Action item
Set down the records again, keeping each line exactly as it is.

*** Data for the task Section Begins ***

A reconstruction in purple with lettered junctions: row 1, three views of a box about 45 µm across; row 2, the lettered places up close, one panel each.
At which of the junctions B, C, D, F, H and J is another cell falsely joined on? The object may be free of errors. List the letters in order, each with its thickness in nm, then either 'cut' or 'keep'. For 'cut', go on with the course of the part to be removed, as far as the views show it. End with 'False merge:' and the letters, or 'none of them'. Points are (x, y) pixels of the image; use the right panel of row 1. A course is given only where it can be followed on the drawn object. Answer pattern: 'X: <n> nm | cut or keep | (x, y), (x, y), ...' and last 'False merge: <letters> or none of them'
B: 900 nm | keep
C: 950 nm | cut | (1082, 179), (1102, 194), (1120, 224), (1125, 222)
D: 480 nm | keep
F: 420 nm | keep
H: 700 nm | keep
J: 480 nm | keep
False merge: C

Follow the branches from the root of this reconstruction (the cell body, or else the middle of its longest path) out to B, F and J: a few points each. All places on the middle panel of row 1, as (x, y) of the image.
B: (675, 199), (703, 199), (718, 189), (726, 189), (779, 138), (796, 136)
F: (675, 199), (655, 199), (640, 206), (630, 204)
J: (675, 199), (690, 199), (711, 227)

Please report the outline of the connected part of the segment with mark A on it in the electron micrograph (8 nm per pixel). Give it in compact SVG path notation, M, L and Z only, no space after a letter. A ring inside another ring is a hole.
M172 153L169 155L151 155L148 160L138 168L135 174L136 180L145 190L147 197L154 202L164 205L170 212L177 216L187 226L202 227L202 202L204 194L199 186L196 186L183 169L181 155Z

*** Data for the task Section Ends ***

Completed task
A reconstruction in purple with lettered junctions: row 1, three views of a box about 45 µm across; row 2, the lettered places up close, one panel each.
At which of the junctions B, C, D, F, H and J is another cell falsely joined on? The object may be free of errors. List the letters in order, each with its thickness in nm, then either 'cut' or 'keep'. For 'cut', go on with the course of the part to be removed, as far as the views show it. End with 'False merge:' and the letters, or 'none of them'. Points are (x, y) pixels of the image; use the right panel of row 1. A course is given only where it can be followed on the drawn object. Answer pattern: 'X: <n> nm | cut or keep | (x, y), (x, y), ...' and last 'False merge: <letters> or none of them'
B: 900 nm | keep
C: 950 nm | cut | (1082, 179), (1102, 194), (1120, 224), (1125, 222)
D: 480 nm | keep
F: 420 nm | keep
H: 700 nm | keep
J: 480 nm | keep
False merge: C

Follow the branches from the root of this reconstruction (the cell body, or else the middle of its longest path) out to B, F and J: a few points each. All places on the middle panel of row 1, as (x, y) of the image.
B: (675, 199), (703, 199), (718, 189), (726, 189), (779, 138), (796, 136)
F: (675, 199), (655, 199), (640, 206), (630, 204)
J: (675, 199), (690, 199), (711, 227)

Please report the outline of the connected part of the segment with mark A on it in the electron micrograph (8 nm per pixel). Give it in compact SVG path notation, M, L and Z only, no space after a letter. A ring inside another ring is a hole.
M172 153L169 155L151 155L148 160L138 168L135 174L136 180L145 190L147 197L154 202L164 205L170 212L177 216L187 226L202 227L202 202L204 194L199 186L196 186L183 169L181 155Z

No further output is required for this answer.